Ocorre que Bolsonaro não é mais deputado e suas imunidades, por óbvio, não são as mesmas dos parlamentares. Talvez não lhe tenham avisado de forma contundente sobre os riscos da conduta, talvez seja amor à corda bamba, mas o fato é que o presidente não apenas tem se expressado irresponsavelmente, como, com a visibilidade aumentada, tem colecionado ‘pérolas’ em tamanha frequência, que há perigo de normalização do discurso de ódio, intolerância e falta de civilidade.

Um dia publica mensagem com vídeo escatológico nas redes sociais, no outro, afirma que ‘por sentimento’ os dados coletados por modernos e sofisticados sistemas do INPE – órgão do próprio governo – são mentirosos. E trazendo o choque para a normalidade, ignora que uma coleção de insatisfeitos vai se acumulando. Uma das mais recentes vítimas do sadismo presidencial foi o Presidente da OAB, Felipe Santa Cruz.

Ontem (29), em entrevista à Globo, afirmou “Quem é essa OAB? Um dia, se o presidente da OAB quiser saber como é que o pai dele desapareceu no período militar, conto pra ele”.

Desaparecido no período da ditadura militar quando Santa Cruz tinha apenas dois anos de idade, teve o representante da ordem notícias oficiais de que seu pai foi ‘sumido’ pelo Estado brasileiro após entrar nas dependências do DOI-Codi, órgão de repressão do regime.

Sentindo a repercussão negativa da crueldade de tocar em uma ferida dessas com tamanha falta de tato, tentou justificar o injustificável: displicentemente, enquanto cortava o cabelo e gravava uma live para as redes sociais, contradisse os arquivos da Comissão da Verdade e culpou o pai do advogado pela própria morte, alegando que guerrilheiros o haviam matado, tendo ouvido isso de terceiros quando ainda era um jovem militar.

O presidente da OAB, Felipe Santa Cruz (Twitter/Reprodução)

Indignado, o presidente da OAB se mobilizou rapidamente. Já planeja pedir explicações a Bolsonaro no STF e sua família busca resposta da Procuradoria-Geral da República (PGR). Talvez agora o mandatário maior descubra que a imunidade parlamentar não mais se aplica a ele. Embora qualquer processo decorrente do exercício do mandato só possa correr após autorização de sua antiga casa legislativa, pode o presidente, nos termos do art. 85, V da Constituição Federal, responder pelos crimes contra a probidade na administração.

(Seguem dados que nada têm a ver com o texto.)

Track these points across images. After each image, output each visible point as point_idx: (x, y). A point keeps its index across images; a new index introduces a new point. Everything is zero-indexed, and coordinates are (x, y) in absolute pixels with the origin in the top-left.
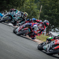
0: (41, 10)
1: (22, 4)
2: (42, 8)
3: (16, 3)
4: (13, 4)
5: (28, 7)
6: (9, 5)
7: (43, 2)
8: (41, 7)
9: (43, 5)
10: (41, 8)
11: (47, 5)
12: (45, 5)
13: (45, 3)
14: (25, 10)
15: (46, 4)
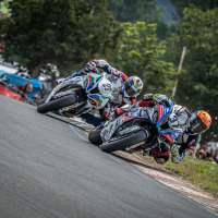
0: (183, 65)
1: (111, 44)
2: (186, 57)
3: (91, 36)
4: (78, 41)
5: (133, 52)
6: (64, 45)
7: (189, 36)
8: (184, 53)
9: (189, 47)
10: (183, 57)
11: (204, 45)
12: (197, 45)
13: (196, 38)
14: (124, 63)
15: (200, 41)
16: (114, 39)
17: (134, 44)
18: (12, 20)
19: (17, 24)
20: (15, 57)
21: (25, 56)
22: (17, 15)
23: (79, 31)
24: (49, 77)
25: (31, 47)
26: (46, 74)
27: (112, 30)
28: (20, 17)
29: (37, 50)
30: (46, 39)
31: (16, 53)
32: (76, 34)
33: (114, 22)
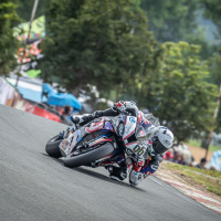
16: (155, 58)
17: (175, 64)
18: (51, 40)
19: (57, 44)
20: (54, 78)
21: (64, 77)
22: (56, 36)
23: (119, 51)
24: (89, 98)
25: (70, 68)
26: (86, 95)
27: (152, 50)
28: (59, 37)
29: (77, 71)
30: (86, 60)
31: (55, 74)
32: (115, 54)
33: (155, 42)
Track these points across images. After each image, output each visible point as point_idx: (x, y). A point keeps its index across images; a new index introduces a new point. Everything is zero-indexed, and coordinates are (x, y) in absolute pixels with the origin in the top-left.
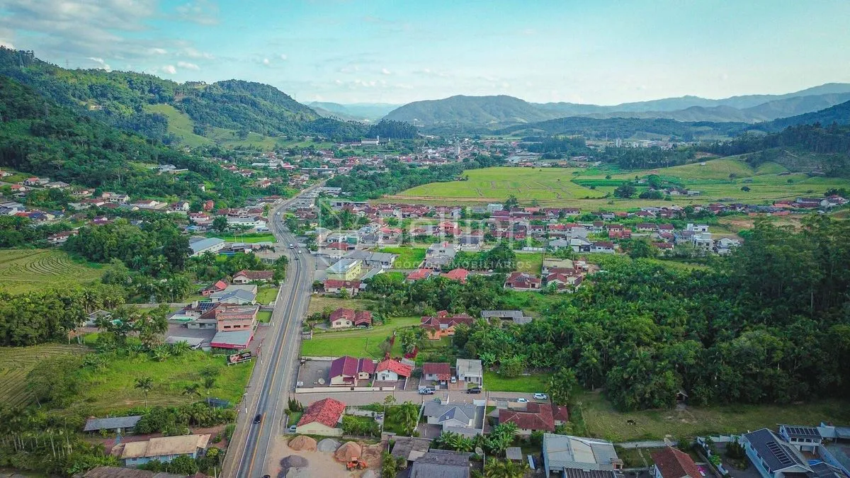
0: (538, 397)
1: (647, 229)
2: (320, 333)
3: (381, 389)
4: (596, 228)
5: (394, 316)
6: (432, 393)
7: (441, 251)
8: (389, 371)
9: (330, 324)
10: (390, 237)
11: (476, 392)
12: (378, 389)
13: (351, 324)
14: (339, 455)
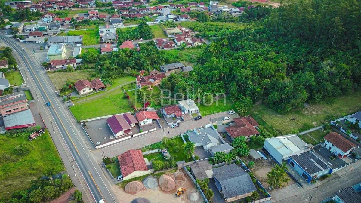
0: (231, 114)
1: (193, 6)
2: (76, 100)
3: (149, 131)
4: (171, 7)
5: (113, 79)
6: (179, 126)
7: (107, 31)
8: (147, 119)
9: (77, 93)
10: (65, 24)
11: (200, 119)
12: (147, 132)
13: (92, 90)
14: (163, 187)
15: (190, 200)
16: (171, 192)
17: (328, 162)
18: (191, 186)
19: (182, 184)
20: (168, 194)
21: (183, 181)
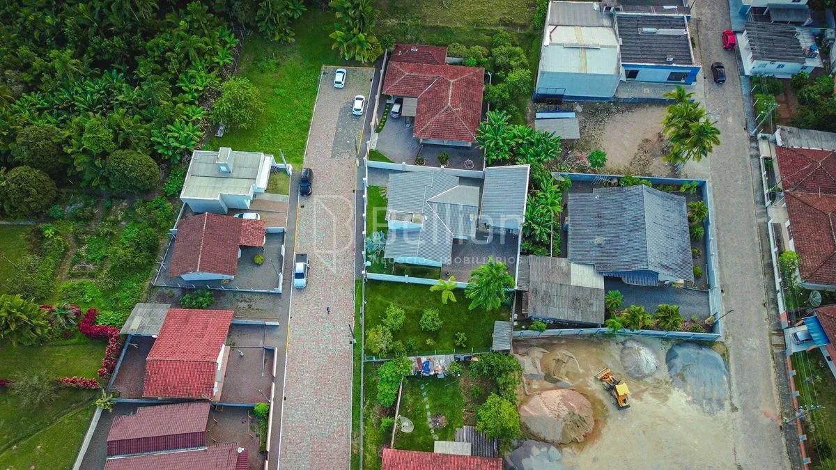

Eis o problema: a Lei nº 1.079/1059, que define os crimes de responsabilidade e regula o respectivo processo de julgamento, é a mesma que fundamentou os crimes de responsabilidade de Dilma pelas pedaladas fiscais. E em seu art. 9º, VII, afirma que são crimes contra a probidade na administração “proceder de modo incompatível com a dignidade, a honra e o decoro do cargo”. A continuar o presidente da república a insistir na falta de decoro e ignorar os limites da imunidade que sequer continua a deter, para pior sorte do país, poderá Rodrigo Maia demonstrar que a Câmara aprendeu muito bem a conduzir processos de Impeachment.